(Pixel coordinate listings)
####

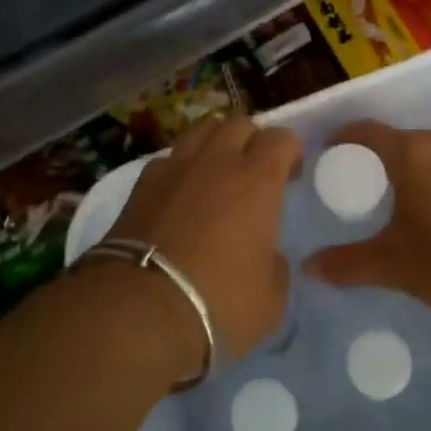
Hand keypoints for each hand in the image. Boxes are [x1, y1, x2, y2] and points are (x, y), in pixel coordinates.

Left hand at [104, 118, 301, 368]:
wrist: (140, 307)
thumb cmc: (219, 302)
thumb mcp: (271, 298)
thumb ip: (275, 265)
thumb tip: (268, 255)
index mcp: (258, 180)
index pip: (281, 138)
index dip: (290, 151)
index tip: (290, 175)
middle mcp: (217, 161)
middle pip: (239, 123)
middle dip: (252, 140)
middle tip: (254, 171)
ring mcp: (175, 167)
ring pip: (201, 131)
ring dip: (215, 145)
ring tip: (216, 173)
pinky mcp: (142, 183)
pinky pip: (169, 159)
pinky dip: (180, 168)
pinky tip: (179, 193)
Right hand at [304, 121, 430, 314]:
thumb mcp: (392, 265)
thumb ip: (347, 264)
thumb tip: (308, 267)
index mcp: (411, 151)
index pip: (367, 131)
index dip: (344, 138)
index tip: (330, 151)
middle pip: (401, 140)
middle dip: (381, 159)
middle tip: (367, 187)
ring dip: (416, 168)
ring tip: (406, 199)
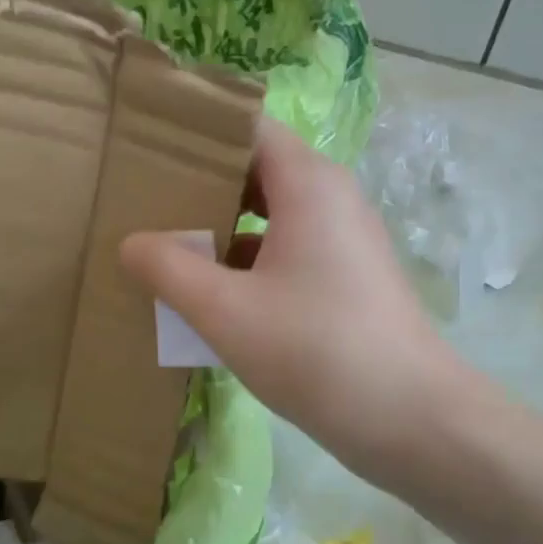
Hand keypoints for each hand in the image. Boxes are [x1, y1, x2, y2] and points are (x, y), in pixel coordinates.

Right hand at [122, 120, 462, 489]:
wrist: (410, 417)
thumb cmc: (315, 350)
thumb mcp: (226, 312)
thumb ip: (170, 270)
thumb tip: (131, 243)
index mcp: (308, 183)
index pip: (247, 126)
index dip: (197, 131)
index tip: (147, 150)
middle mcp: (331, 197)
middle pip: (258, 168)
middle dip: (202, 183)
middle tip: (146, 203)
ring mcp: (344, 239)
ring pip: (273, 214)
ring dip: (224, 228)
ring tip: (168, 247)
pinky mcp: (348, 277)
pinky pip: (289, 250)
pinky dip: (250, 262)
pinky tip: (213, 295)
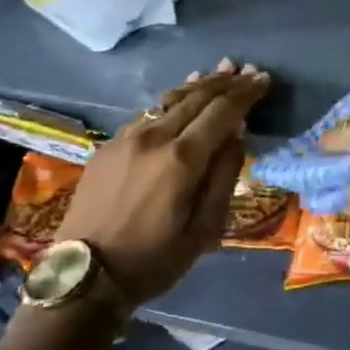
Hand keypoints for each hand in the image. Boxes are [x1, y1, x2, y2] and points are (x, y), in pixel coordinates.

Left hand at [57, 61, 269, 304]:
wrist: (84, 278)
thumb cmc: (154, 259)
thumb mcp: (205, 228)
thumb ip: (224, 176)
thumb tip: (236, 135)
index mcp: (182, 158)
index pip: (222, 110)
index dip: (246, 93)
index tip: (264, 80)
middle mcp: (154, 137)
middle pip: (197, 97)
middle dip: (227, 82)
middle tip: (249, 71)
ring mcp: (127, 138)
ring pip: (170, 99)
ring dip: (200, 84)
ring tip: (221, 70)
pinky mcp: (109, 146)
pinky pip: (148, 113)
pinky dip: (172, 100)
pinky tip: (181, 95)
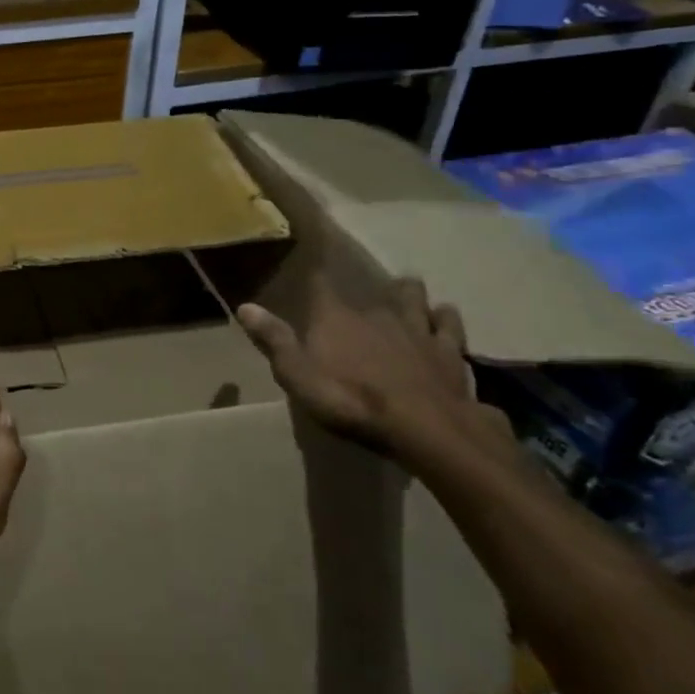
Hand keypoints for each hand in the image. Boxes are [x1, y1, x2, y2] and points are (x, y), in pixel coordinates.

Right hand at [238, 274, 514, 467]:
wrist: (426, 429)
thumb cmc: (352, 402)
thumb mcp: (298, 377)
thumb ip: (274, 341)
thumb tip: (244, 306)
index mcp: (336, 318)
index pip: (321, 285)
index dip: (316, 273)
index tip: (313, 264)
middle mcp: (376, 313)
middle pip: (372, 291)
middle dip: (366, 289)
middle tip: (363, 290)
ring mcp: (418, 330)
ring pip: (415, 299)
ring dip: (410, 294)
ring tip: (408, 291)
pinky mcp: (450, 352)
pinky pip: (449, 325)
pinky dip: (445, 319)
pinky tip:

####

From the records above, repeat exactly the lines from the one with "thumb mcp: (226, 312)" through the one with "pinky mcp: (348, 277)", both included.

# [Result of this task]
thumb mcp: (226, 312)
thumb ip: (170, 270)
thumb tip: (131, 243)
index mcp: (308, 183)
index pip: (247, 126)
index dip: (197, 131)
index tip: (147, 150)
middle mcp: (331, 197)
middle pip: (258, 168)
middle dip: (202, 183)
middle tip: (146, 203)
ring mcp: (344, 239)
ring pip: (273, 214)
ring dip: (224, 228)
ring tip: (168, 247)
pinky mcp: (348, 277)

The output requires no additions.